KLHL23 and RhoGDI coordinate CDC42 inactivation ensuring membrane homeostasis.

F-Actin cytoskeleton remodeling is vital for cell migration, organ development and immune responses. The small GTPase CDC42, a key regulator of F-actin dynamics, cycles between inactive GDP- and active GTP-bound states. However, mechanisms governing CDC42 turnover and their biological significance remain unclear. Here we show that KLHL23-mediated polyubiquitylation of CDC42•GTP and RhoGDI-mediated sequestration of CDC42•GDP spatiotemporally co-inactivate CDC42, preserving membrane dynamics and homeostasis during migration. KLHL23-Cul3 acts as the E3 ligase for CDC42 degradation, with KLHL23 and RhoGDI competing for CDC42's switch II region, enhancing selectivity toward CDC42•GTP and CDC42•GDP, respectively.

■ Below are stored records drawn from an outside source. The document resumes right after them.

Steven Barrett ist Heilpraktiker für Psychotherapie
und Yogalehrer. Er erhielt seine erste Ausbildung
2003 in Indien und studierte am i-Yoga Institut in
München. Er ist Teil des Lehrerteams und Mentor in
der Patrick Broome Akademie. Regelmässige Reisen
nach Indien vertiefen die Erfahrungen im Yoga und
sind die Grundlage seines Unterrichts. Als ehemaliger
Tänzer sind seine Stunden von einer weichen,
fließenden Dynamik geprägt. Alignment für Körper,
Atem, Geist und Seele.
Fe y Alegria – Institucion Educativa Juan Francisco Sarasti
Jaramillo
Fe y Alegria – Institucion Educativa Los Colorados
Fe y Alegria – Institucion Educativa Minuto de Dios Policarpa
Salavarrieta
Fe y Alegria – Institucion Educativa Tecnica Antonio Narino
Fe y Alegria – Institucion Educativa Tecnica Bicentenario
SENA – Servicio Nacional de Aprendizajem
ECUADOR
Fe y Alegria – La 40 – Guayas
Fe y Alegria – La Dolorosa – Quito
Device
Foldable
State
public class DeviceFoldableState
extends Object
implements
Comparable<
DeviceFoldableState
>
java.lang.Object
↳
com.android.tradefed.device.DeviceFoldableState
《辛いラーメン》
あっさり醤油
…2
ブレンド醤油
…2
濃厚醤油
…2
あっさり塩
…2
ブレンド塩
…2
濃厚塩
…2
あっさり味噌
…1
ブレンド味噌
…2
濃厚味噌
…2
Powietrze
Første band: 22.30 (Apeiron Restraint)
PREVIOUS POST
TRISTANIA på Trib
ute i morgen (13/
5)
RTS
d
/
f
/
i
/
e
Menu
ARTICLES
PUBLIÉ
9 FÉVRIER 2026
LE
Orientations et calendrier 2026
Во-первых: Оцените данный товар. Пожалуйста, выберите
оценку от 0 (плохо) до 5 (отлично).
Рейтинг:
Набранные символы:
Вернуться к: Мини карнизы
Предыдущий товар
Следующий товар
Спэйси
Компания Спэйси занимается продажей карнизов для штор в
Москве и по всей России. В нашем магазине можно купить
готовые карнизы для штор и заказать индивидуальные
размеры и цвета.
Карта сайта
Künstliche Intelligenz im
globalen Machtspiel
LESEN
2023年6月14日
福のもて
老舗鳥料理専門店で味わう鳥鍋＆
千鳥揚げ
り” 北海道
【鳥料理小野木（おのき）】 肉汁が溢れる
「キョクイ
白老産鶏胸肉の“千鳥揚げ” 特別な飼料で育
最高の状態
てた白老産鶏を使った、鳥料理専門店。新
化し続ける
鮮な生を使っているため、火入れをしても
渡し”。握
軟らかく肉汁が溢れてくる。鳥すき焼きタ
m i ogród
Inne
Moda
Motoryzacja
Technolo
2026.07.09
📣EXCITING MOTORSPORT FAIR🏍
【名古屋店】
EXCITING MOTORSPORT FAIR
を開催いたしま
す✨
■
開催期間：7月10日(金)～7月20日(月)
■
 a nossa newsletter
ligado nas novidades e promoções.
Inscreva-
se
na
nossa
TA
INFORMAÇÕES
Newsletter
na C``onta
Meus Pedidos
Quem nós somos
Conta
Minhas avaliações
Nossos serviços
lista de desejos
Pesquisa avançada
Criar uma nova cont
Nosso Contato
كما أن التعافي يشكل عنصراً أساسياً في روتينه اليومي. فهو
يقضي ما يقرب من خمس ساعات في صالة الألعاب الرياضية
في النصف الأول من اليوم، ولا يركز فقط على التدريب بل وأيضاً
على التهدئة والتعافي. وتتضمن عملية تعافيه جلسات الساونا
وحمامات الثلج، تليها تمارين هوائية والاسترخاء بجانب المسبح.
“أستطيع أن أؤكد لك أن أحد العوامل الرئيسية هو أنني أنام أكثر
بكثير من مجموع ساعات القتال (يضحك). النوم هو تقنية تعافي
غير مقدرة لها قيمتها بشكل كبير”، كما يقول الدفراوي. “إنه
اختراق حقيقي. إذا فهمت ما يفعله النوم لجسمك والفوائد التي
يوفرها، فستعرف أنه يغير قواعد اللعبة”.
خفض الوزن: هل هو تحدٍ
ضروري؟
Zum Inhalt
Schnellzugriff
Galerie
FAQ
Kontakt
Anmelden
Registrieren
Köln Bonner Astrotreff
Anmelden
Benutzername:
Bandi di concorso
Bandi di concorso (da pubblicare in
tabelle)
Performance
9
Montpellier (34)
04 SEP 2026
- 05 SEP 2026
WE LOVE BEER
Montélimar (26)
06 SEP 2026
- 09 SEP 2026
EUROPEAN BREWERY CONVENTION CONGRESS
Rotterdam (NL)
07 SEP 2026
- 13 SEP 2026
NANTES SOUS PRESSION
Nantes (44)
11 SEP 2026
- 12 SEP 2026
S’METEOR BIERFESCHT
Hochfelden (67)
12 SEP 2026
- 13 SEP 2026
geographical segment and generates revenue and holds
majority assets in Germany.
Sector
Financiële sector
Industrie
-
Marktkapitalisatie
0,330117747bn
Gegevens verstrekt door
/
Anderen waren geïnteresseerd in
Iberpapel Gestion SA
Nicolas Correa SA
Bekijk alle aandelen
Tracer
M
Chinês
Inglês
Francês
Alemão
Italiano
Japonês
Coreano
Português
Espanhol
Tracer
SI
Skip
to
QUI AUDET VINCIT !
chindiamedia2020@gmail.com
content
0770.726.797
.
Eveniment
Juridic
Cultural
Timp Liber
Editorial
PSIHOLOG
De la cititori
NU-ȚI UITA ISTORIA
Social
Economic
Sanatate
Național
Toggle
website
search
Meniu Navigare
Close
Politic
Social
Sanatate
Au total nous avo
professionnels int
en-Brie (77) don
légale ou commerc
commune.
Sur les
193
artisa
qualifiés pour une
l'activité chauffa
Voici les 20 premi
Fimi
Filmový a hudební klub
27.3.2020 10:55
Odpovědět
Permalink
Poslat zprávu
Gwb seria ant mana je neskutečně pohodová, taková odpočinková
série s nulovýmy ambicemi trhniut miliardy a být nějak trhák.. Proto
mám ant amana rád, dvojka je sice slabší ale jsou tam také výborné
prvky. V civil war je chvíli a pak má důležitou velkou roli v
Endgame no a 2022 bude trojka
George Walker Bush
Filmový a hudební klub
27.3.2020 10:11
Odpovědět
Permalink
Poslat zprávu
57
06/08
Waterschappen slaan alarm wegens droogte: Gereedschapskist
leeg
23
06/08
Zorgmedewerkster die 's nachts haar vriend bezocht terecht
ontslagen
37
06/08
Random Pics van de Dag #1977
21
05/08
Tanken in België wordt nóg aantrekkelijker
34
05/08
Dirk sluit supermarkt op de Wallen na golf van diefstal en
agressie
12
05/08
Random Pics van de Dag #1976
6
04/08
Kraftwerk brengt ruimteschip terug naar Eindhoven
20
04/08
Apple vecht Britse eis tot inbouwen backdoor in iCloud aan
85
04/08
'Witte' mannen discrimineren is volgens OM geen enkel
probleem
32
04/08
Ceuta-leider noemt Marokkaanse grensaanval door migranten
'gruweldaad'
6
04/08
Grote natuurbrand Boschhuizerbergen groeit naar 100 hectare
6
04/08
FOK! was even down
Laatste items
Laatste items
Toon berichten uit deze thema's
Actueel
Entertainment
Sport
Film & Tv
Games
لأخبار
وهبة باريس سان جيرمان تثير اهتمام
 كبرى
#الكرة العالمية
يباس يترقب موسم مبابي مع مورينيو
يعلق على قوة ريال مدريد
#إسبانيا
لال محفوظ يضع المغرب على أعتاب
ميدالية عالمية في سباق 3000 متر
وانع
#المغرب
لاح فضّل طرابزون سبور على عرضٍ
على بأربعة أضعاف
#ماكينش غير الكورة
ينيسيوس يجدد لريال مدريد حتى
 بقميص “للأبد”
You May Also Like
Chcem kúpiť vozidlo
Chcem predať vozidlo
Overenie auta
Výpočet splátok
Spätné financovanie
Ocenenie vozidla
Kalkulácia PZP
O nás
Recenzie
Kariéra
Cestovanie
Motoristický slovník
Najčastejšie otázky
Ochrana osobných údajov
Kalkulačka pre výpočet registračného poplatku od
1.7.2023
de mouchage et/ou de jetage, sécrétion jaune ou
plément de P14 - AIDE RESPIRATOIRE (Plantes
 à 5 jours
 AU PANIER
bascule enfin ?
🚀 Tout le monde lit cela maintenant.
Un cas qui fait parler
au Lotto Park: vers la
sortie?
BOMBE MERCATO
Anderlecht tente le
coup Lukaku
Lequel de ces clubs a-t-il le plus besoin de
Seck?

KLHL23 depletion disrupts membrane homeostasis, inducing excessive protrusions and promoting metastasis. Notably, the CDC42-Y64C germline variant in Takenouchi-Kosaki Syndrome escapes KLHL23-mediated degradation. Fluorescence resonance energy transfer assays reveal that KLHL23 and RhoGDI coordinately inactivate CDC42 in a spatiotemporal manner. These findings highlight the biological and clinical relevance of the KLHL23/RhoGDI-CDC42 axis, presenting new avenues for therapeutic exploration.